I have logfile data which I get via Hive. My problem is, that all columns are automatically set as strings. Therefore the Spark statistics node doesn’t recognize any usable columns. How can I change that?
Furthermore I detected a few faulty rows in the data. How can I filter them out within Spark(I found only one approach to turn Spark to table, use rename nodes and then turn table to spark, but that is not an real option)?
I don’t know if my suggestion could be of any help, but you can change the datatype of each column of your spark dataframe basically in 2 ways:
by using the spark java snippet node (this means that you need to write your own custom solution using java, by modifying/override the current dataframe datatype schema of each column). I think that some moderators could provide you a simple example in order to understand how you can perform certain kind of operations within it.

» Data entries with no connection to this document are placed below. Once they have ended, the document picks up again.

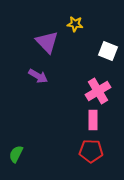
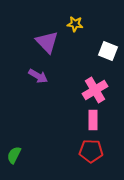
pink cross: moved 3 px left, 1 px up
green semicircle: moved 2 px left, 1 px down
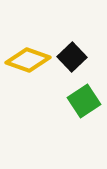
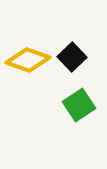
green square: moved 5 px left, 4 px down
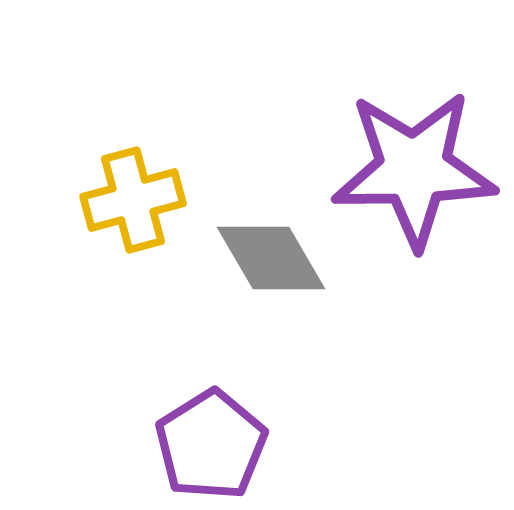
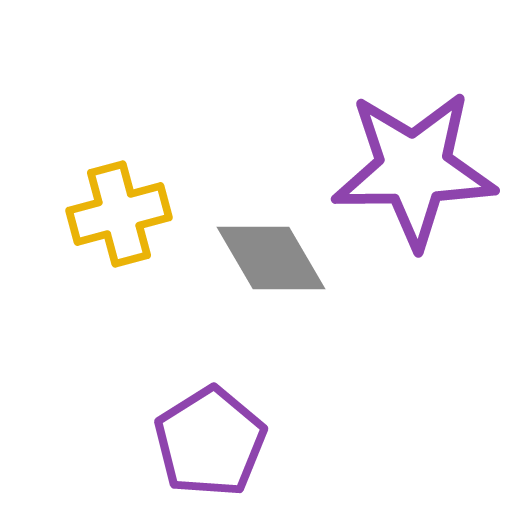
yellow cross: moved 14 px left, 14 px down
purple pentagon: moved 1 px left, 3 px up
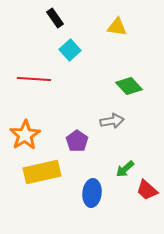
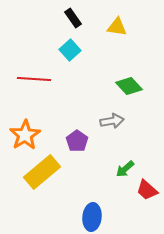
black rectangle: moved 18 px right
yellow rectangle: rotated 27 degrees counterclockwise
blue ellipse: moved 24 px down
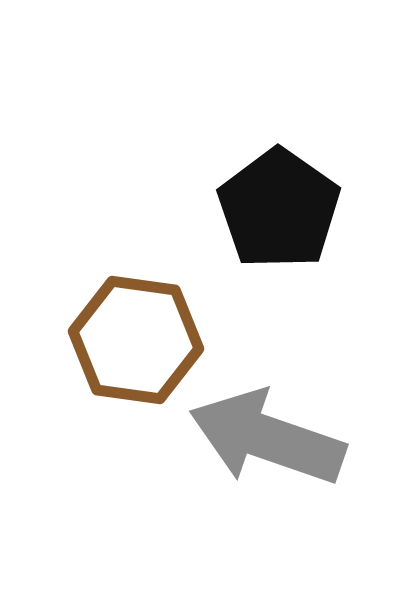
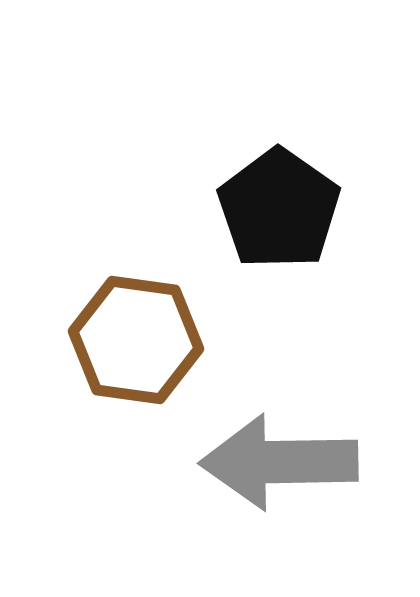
gray arrow: moved 12 px right, 24 px down; rotated 20 degrees counterclockwise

by using the Spark SQL query (for example, if you want to get as output an integer instead of a String, you can type: “SELECT int(
your_column) FROM #TABLE#”; ). This is just a very short example, but if you take a look on the function list provided in spark sql you’ll fastly realize that you can perform a lots of transformations on the data.
Regarding filter in or filter out some specific rows, it’s the same approach that needs to be applied with spark SQL node. You need to write custom SQL queries in order to exclude those specific records by using for example specific WHERE condition, or specific subqueries for exclude something.
Anyway, this is just my personal suggestion. I’m not sure about its correctness.
Let’s also wait a better answer from a more expert user/moderator.
I would also recommend the Spark SQL node to convert e.g. Strings to int. Since we don’t have a Spark Row Filter yet (it is on the list), the Spark SQL is also the easiest Spark option for this.
You mentioned that you are pulling data from Hive. If possible you could also filter the data via the Database Row Filter node and then use Hive to Spark to get the result into Spark.
Finally, if the faulty rows are faulty because they contain missing values, you can also use the Spark Missing Value node.
Hope that helps,
the filtering via Database row filter went fine (though I had to find out first that you need type ’ value ’ ).
Using SQL did not work, because every value is within quotes. I dunno why it was like that. So I am going to need some stringt Manipulation for every freeking values sigh.
My temporary solution was to use Spark to table node, make the String manipulations and then Table to spark node. Ugly, but I worked for first try.
There may be a way to do the string manipulation in SQL (preferably). In any case it can still be done in Spark DataFrame Java Snippet.
What String manipulation are you doing here? (i.e. with the standard KNIME String Manipulation node).